Quando denominamos os trabalhadores e o seu trabalho como streamers e stream, é
necessário manter uma compreensão de que existe uma interconexão com toda uma esfera
social da internet e da produção de mídia dentro dela. Os trabalhadores desse meio também
podem ser definidos como criadores de conteúdo, termo acolhido por aqueles que trabalham
na área. A diferença entre streamers e criadores de conteúdo é que o primeiro trata de um
indivíduo que tem sua atividade dentro das plataformas de streaming; e o segundo se atém a
uma visão mais geral que envolve toda atividade desses indivíduos em diversas plataformas.
Os termos streamer e criadores de conteúdo têm similaridades, mas o último se refere a uma
atividade de trabalho mais ampla que escapa do espaço da plataforma da Twitch.tv.
Mas o que podemos compreender como sendo conteúdo”? A ideia de conteúdo se
relaciona a algo produzido e disseminado pela internet, geralmente dentro de redes sociais
e/ou plataformas de vídeos. Conteúdo é algo muito flexível que pode ser aplicado para
diversos tipos de atividades, mídias e ações. Essa flexibilidade de tipos de mídia e formas de
engajamento é a razão para afirmarmos que o termo mais correto para se referenciar a esses
trabalhadores seja de criadores de conteúdo dentro de toda cadeia produtiva a qual pertencem.
Os termos discutidos aqui não são excludentes, mas sim partes de uma mesma categoria de
trabalhadores. No entanto, para compreender as dinâmicas do trabalho dos streamers é
necessário o entendimento de como as plataformas digitais se estruturam como empresas e,
por sua vez, estruturam as dinâmicas dos trabalhos que as permeiam.
_ _ _
Exercício proposto: Extraia do texto sobre streamers e criadores de conteúdo o trecho que vai de "Mas o que podemos" até "que as permeiam.", sem alterar nenhuma palavra.
_ _ _
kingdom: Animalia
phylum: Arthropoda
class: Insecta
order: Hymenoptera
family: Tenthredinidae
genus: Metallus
_ _ _
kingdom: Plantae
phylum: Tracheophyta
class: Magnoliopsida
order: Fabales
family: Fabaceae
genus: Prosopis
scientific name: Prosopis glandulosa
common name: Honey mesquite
_ _ _
Exercício resolvido:
Mas o que podemos compreender como sendo conteúdo”? A ideia de conteúdo se
relaciona a algo produzido e disseminado pela internet, geralmente dentro de redes sociais
e/ou plataformas de vídeos. Conteúdo é algo muito flexível que pode ser aplicado para
diversos tipos de atividades, mídias e ações. Essa flexibilidade de tipos de mídia e formas de
engajamento é a razão para afirmarmos que o termo mais correto para se referenciar a esses
trabalhadores seja de criadores de conteúdo dentro de toda cadeia produtiva a qual pertencem.
Os termos discutidos aqui não são excludentes, mas sim partes de uma mesma categoria de
trabalhadores. No entanto, para compreender as dinâmicas do trabalho dos streamers é
necessário o entendimento de como as plataformas digitais se estruturam como empresas e,
por sua vez, estruturam as dinâmicas dos trabalhos que as permeiam.